**Exercise**:
Please update the listing below so that "collection date" reads "date collected" throughout, leaving everything else unchanged.

[Data entries]
****
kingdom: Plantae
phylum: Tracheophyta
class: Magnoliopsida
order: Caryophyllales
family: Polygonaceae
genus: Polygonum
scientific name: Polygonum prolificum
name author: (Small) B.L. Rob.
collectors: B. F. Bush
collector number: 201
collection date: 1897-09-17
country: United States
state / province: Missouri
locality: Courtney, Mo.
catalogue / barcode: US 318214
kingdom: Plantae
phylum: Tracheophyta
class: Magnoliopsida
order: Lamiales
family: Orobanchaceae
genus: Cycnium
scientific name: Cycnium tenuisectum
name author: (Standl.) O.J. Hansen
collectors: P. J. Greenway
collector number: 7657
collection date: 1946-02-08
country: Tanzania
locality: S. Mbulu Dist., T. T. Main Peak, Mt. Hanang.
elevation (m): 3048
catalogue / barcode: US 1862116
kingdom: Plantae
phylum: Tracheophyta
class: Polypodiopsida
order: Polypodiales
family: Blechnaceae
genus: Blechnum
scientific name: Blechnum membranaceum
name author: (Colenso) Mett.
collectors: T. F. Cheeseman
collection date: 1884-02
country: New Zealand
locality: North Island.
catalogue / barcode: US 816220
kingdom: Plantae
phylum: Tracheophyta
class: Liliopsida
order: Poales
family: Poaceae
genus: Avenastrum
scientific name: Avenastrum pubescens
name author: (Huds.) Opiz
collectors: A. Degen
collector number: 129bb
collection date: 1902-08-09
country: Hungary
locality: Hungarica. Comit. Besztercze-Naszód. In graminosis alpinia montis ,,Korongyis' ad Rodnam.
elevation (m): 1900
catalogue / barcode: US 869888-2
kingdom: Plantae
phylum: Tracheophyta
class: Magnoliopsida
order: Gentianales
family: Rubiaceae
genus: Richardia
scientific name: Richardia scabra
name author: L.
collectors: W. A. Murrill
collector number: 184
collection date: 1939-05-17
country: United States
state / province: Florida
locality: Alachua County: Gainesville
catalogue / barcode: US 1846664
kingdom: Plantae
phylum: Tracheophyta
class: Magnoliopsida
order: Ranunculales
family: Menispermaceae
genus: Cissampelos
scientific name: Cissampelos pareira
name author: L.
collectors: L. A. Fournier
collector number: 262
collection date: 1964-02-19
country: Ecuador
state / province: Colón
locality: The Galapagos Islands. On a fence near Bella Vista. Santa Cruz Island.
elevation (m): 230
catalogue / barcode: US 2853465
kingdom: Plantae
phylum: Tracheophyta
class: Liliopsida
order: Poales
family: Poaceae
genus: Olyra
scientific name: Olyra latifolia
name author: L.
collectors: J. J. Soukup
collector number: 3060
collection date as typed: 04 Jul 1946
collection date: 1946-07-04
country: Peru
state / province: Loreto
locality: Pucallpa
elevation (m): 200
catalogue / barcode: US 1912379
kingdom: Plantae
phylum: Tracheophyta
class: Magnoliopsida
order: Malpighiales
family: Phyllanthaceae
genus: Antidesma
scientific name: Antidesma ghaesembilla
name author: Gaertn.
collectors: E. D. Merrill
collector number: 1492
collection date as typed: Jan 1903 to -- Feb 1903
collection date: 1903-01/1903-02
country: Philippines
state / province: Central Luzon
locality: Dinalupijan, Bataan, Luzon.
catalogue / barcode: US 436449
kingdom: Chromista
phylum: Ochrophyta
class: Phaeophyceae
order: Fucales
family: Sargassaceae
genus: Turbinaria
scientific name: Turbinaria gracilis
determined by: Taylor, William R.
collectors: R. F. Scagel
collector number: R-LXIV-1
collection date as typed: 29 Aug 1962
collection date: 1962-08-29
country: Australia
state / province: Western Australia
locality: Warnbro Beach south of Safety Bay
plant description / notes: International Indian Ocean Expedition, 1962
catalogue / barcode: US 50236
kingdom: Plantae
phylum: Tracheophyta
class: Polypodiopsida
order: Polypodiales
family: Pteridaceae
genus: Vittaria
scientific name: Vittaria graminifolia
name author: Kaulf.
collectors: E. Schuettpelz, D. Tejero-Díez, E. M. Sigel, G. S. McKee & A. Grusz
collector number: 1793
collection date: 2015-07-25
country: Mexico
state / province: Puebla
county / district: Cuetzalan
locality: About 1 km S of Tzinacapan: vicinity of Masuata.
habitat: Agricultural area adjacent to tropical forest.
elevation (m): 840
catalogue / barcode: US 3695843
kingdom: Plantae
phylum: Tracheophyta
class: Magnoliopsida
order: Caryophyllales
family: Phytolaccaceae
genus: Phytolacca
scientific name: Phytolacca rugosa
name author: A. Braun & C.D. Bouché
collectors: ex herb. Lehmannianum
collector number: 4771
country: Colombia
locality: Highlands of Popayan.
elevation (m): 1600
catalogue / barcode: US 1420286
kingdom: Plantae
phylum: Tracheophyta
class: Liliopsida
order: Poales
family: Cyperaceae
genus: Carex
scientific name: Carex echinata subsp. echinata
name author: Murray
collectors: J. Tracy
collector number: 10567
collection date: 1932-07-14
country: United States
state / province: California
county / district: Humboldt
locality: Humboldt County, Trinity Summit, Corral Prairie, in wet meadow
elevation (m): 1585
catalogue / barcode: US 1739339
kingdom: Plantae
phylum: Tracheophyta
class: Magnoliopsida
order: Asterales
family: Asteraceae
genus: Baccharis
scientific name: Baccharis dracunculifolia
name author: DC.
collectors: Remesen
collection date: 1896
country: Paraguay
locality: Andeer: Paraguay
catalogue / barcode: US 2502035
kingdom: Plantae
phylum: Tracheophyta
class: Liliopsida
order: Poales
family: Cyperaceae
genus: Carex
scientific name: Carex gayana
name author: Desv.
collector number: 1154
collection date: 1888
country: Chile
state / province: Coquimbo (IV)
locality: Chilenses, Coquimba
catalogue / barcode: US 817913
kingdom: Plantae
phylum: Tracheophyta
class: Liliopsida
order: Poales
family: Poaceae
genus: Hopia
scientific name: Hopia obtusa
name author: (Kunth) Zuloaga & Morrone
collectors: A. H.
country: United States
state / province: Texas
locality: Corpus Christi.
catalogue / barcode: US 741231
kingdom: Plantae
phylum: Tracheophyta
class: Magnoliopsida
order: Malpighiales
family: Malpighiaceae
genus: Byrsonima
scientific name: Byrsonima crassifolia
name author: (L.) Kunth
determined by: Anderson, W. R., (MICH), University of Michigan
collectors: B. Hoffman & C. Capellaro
****
**Result below**:
kingdom: Plantae
phylum: Tracheophyta
class: Magnoliopsida
order: Caryophyllales
family: Polygonaceae
genus: Polygonum
scientific name: Polygonum prolificum
name author: (Small) B.L. Rob.
collectors: B. F. Bush
collector number: 201
date collected: 1897-09-17
country: United States
state / province: Missouri
locality: Courtney, Mo.
catalogue / barcode: US 318214
kingdom: Plantae
phylum: Tracheophyta
class: Magnoliopsida
order: Lamiales
family: Orobanchaceae
genus: Cycnium
scientific name: Cycnium tenuisectum
name author: (Standl.) O.J. Hansen
collectors: P. J. Greenway
collector number: 7657
date collected: 1946-02-08
country: Tanzania
locality: S. Mbulu Dist., T. T. Main Peak, Mt. Hanang.
elevation (m): 3048
catalogue / barcode: US 1862116
kingdom: Plantae
phylum: Tracheophyta
class: Polypodiopsida
order: Polypodiales
family: Blechnaceae
genus: Blechnum
scientific name: Blechnum membranaceum
name author: (Colenso) Mett.
collectors: T. F. Cheeseman
date collected: 1884-02
country: New Zealand
locality: North Island.
catalogue / barcode: US 816220
kingdom: Plantae
phylum: Tracheophyta
class: Liliopsida
order: Poales
family: Poaceae
genus: Avenastrum
scientific name: Avenastrum pubescens
name author: (Huds.) Opiz
collectors: A. Degen
collector number: 129bb
date collected: 1902-08-09
country: Hungary
locality: Hungarica. Comit. Besztercze-Naszód. In graminosis alpinia montis ,,Korongyis' ad Rodnam.
elevation (m): 1900
catalogue / barcode: US 869888-2
kingdom: Plantae
phylum: Tracheophyta
class: Magnoliopsida
order: Gentianales
family: Rubiaceae
genus: Richardia
scientific name: Richardia scabra
name author: L.
collectors: W. A. Murrill
collector number: 184
date collected: 1939-05-17
country: United States
state / province: Florida
locality: Alachua County: Gainesville
catalogue / barcode: US 1846664
kingdom: Plantae
phylum: Tracheophyta
class: Magnoliopsida
order: Ranunculales
family: Menispermaceae
genus: Cissampelos
scientific name: Cissampelos pareira
name author: L.
collectors: L. A. Fournier
collector number: 262
date collected: 1964-02-19
country: Ecuador
state / province: Colón
locality: The Galapagos Islands. On a fence near Bella Vista. Santa Cruz Island.
elevation (m): 230
catalogue / barcode: US 2853465
kingdom: Plantae
phylum: Tracheophyta
class: Liliopsida
order: Poales
family: Poaceae
genus: Olyra
scientific name: Olyra latifolia
name author: L.
collectors: J. J. Soukup
collector number: 3060
date collected as typed: 04 Jul 1946
date collected: 1946-07-04
country: Peru
state / province: Loreto
locality: Pucallpa
elevation (m): 200
catalogue / barcode: US 1912379
kingdom: Plantae
phylum: Tracheophyta
class: Magnoliopsida
order: Malpighiales
family: Phyllanthaceae
genus: Antidesma
scientific name: Antidesma ghaesembilla
name author: Gaertn.
collectors: E. D. Merrill
collector number: 1492
date collected as typed: Jan 1903 to -- Feb 1903
date collected: 1903-01/1903-02
country: Philippines
state / province: Central Luzon
locality: Dinalupijan, Bataan, Luzon.
catalogue / barcode: US 436449
kingdom: Chromista
phylum: Ochrophyta
class: Phaeophyceae
order: Fucales
family: Sargassaceae
genus: Turbinaria
scientific name: Turbinaria gracilis
determined by: Taylor, William R.
collectors: R. F. Scagel
collector number: R-LXIV-1
date collected as typed: 29 Aug 1962
date collected: 1962-08-29
country: Australia
state / province: Western Australia
locality: Warnbro Beach south of Safety Bay
plant description / notes: International Indian Ocean Expedition, 1962
catalogue / barcode: US 50236
kingdom: Plantae
phylum: Tracheophyta
class: Polypodiopsida
order: Polypodiales
family: Pteridaceae
genus: Vittaria
scientific name: Vittaria graminifolia
name author: Kaulf.
collectors: E. Schuettpelz, D. Tejero-Díez, E. M. Sigel, G. S. McKee & A. Grusz
collector number: 1793
date collected: 2015-07-25
country: Mexico
state / province: Puebla
county / district: Cuetzalan
locality: About 1 km S of Tzinacapan: vicinity of Masuata.
habitat: Agricultural area adjacent to tropical forest.
elevation (m): 840
catalogue / barcode: US 3695843
kingdom: Plantae
phylum: Tracheophyta
class: Magnoliopsida
order: Caryophyllales
family: Phytolaccaceae
genus: Phytolacca
scientific name: Phytolacca rugosa
name author: A. Braun & C.D. Bouché
collectors: ex herb. Lehmannianum
collector number: 4771
country: Colombia
locality: Highlands of Popayan.
elevation (m): 1600
catalogue / barcode: US 1420286
kingdom: Plantae
phylum: Tracheophyta
class: Liliopsida
order: Poales
family: Cyperaceae
genus: Carex
scientific name: Carex echinata subsp. echinata
name author: Murray
collectors: J. Tracy
collector number: 10567
date collected: 1932-07-14
country: United States
state / province: California
county / district: Humboldt
locality: Humboldt County, Trinity Summit, Corral Prairie, in wet meadow
elevation (m): 1585
catalogue / barcode: US 1739339
kingdom: Plantae
phylum: Tracheophyta
class: Magnoliopsida
order: Asterales
family: Asteraceae
genus: Baccharis
scientific name: Baccharis dracunculifolia
name author: DC.
collectors: Remesen
date collected: 1896
country: Paraguay
locality: Andeer: Paraguay
catalogue / barcode: US 2502035
kingdom: Plantae
phylum: Tracheophyta
class: Liliopsida
order: Poales
family: Cyperaceae
genus: Carex
scientific name: Carex gayana
name author: Desv.
collector number: 1154
date collected: 1888
country: Chile
state / province: Coquimbo (IV)
locality: Chilenses, Coquimba
catalogue / barcode: US 817913
kingdom: Plantae
phylum: Tracheophyta
class: Liliopsida
order: Poales
family: Poaceae
genus: Hopia
scientific name: Hopia obtusa
name author: (Kunth) Zuloaga & Morrone
collectors: A. H.
country: United States
state / province: Texas
locality: Corpus Christi.
catalogue / barcode: US 741231
kingdom: Plantae
phylum: Tracheophyta
class: Magnoliopsida
order: Malpighiales
family: Malpighiaceae
genus: Byrsonima
scientific name: Byrsonima crassifolia
name author: (L.) Kunth
determined by: Anderson, W. R., (MICH), University of Michigan
collectors: B. Hoffman & C. Capellaro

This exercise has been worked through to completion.